I’ve had this internal struggle with myself trying to understand why so often others perceive me as a bitch or mean. Others not being able to understand me or my not-on-purpose intent of coming off as mean has burdened me my entire 5-year-Ph.D. causing me to be more openly frustrated as the years have gone on.
- Did I come into graduate school already having a good, fun relationship with my advisor? Yes.
- Did I come into this program already with graduate degree making me more experienced in my work than other students? Yes.
- Was I often put in charge of projects requiring me to oversee others in my cohort? Yes.
- If I ask my advisor for something, do I 9 times out of 10 get it? Yes.
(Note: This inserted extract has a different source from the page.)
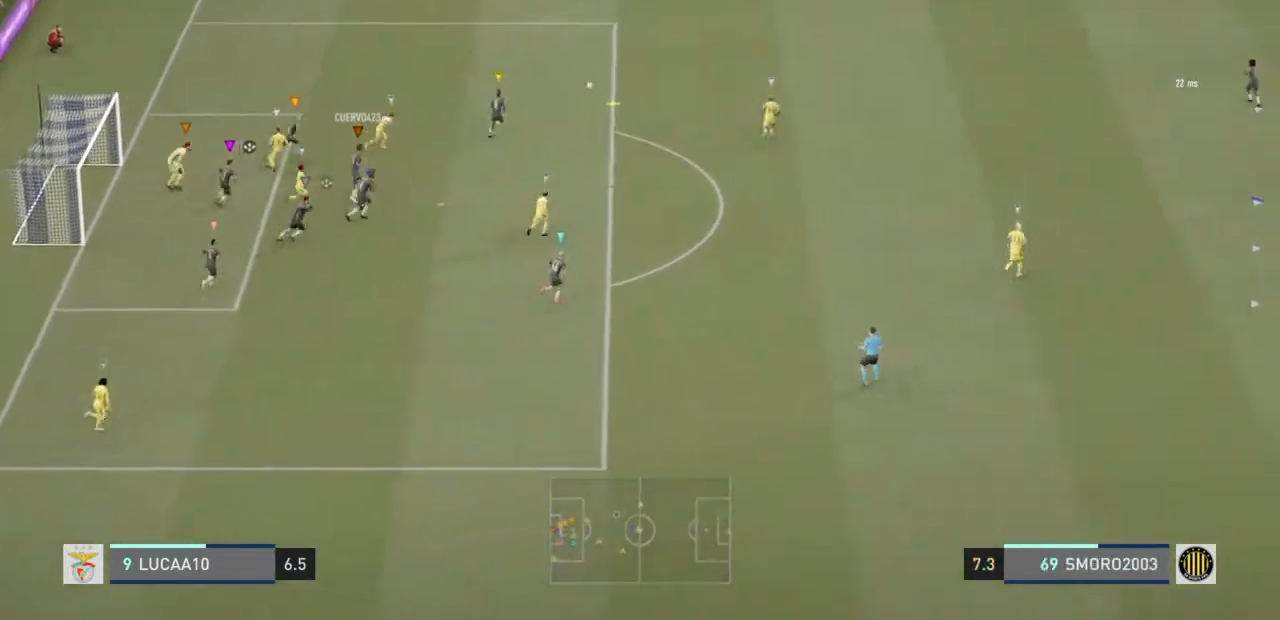
{"buttons": [], "left_stick": "up-left", "right_stick": "center", "events": [[100, "L2", "up"]]}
- Did I also work on more projects and output more results faster than others? Yes. Why? Could it be because I already know what I’m doing?
I’m rambling now and revisiting old frustrations that don’t matter anymore and if anything are just as exhausting thinking about years later as they were when they were actually happening.
So what have I done to overcome this? Well that’s the million dollar question and the answer is, I haven’t.
What I do have are supportive friends, female and male, in and outside of graduate school, family, pets, hobbies, an encouraging advisor and other mentors who help me get back up every time I fall down. And graduate school has a lot of rocky roads (no pun intended).
Which brings me to this uplifting internet find today:
I’m not sure I’ve felt more validated by an online word generator than this #biascorrect today so I’m going to leave this here… https://catalyst.org/biascorrect
“and though she be but little, she is fierce.”